Safety Concerns Delay Next Generation Hybrids From Toyota ~ Hybrid Car Review
Hybrid Car Review: Safety Concerns Delay Next Generation Hybrids From Toyota

Thursday, August 09, 2007

Safety Concerns Delay Next Generation Hybrids From Toyota

The Wall Street Journal is reporting Toyota may delay the launch of its Lithium Ion (Li-Ion) battery powered hybrids by a year or two, citing safety concerns with the new battery packs. These safety issues have been reported before, but the WSJ is giving definite numbers on the delay.
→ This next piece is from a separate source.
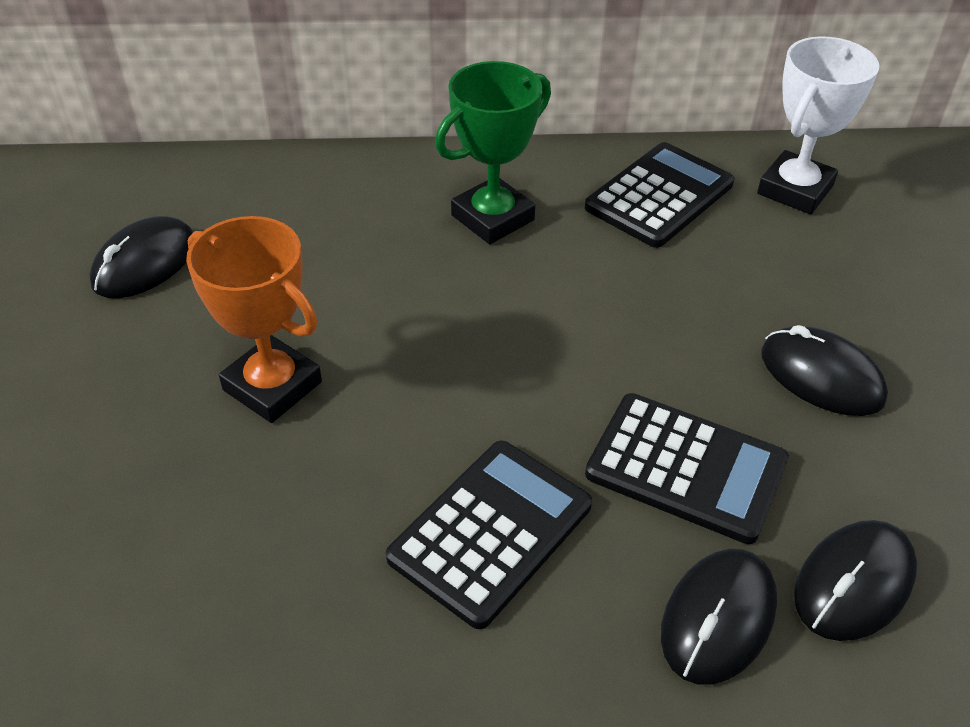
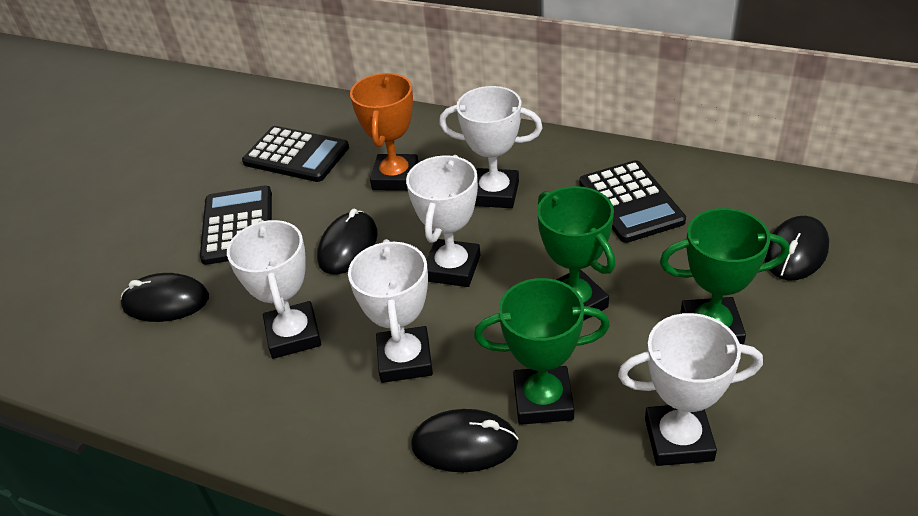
green trophy: 1 -> 3
white trophy: 1 -> 5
This delay may give GM and others a chance to play catch up with the hybrid leader.

Toyota had hoped to have a dozen new and redesigned models out by 2010. But with their concerns over safety causing delays, Toyota executives expect to launch around 10 Li-Ion battery hybrids in 2011-2012. The new generation hybrids will include a crossover with three rows of seating, and a wagon derivative of the Camry. The first Toyota hybrid to use a Li-Ion battery pack may be a wagon version of the Prius.
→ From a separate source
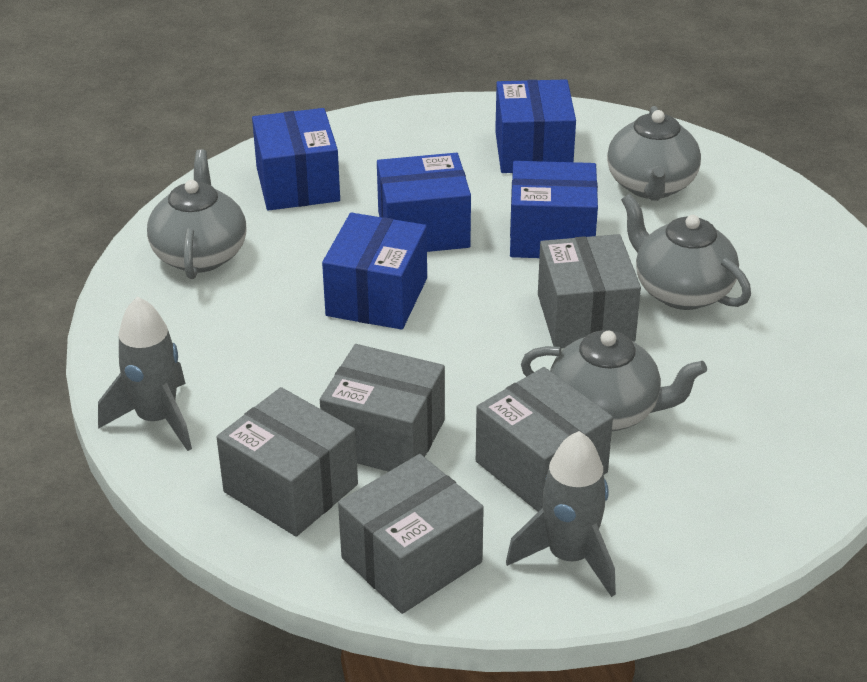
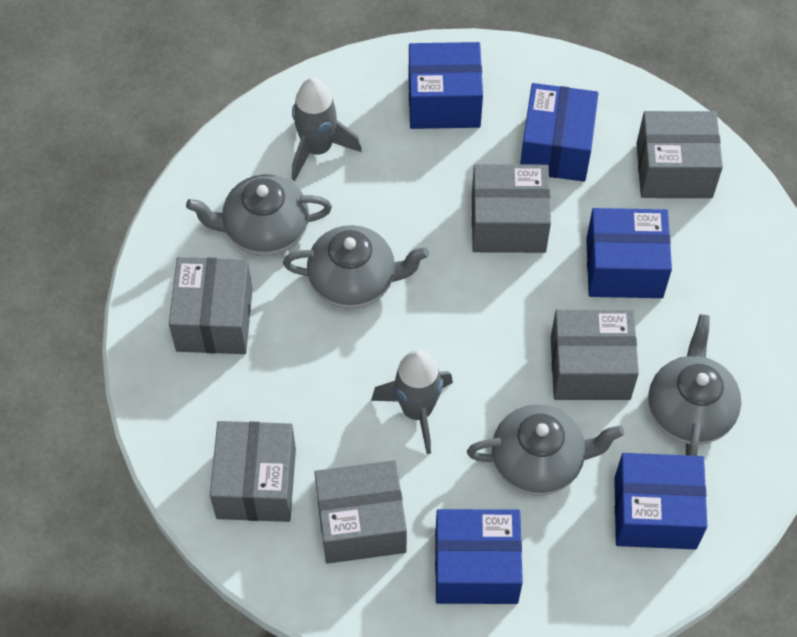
grey box: 5 -> 6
Hybrid versions of the Tundra and SUV Sequoia have been delayed until 2013 or 2014.

Toyota is looking to use Li-Ion batteries based on lithium cobalt oxide. Safety concerns include overheating, catching fire or even exploding, i.e. the issues Sony had with their laptop batteries.

The new batteries, once they are out, are expected to take hybrids from 40 to 50 mpg average up to 60 or 70 mpg, if you don't plug them in. Plug-ins hybrids are expected to jump fuel efficiency even higher.

In the meantime, the next generation Prius, expected to launch in 2009, will have Nickel Metal Hydride (Ni-MH) battery packs. Without a jump in fuel efficiency, some experts wonder if Toyotas stated goal of 600,000 hybrids a year early next decade will become a reality.

GM stated their Li-Ion powered hybrids are still on track. They expect the plug-in Saturn Vue Green Line to be powered with Li-Ion batteries and will be in showrooms by the end of 2009. The much vaunted Chevy Volt is expected in 2010. GM's Li-Ion batteries are being developed with A123 Systems and are based on iron phosphates, which they believer are more stable.

Some members of Toyota's engineering and product-development divisions are still pushing to get Toyotas first Li-Ion hybrid out by 2010.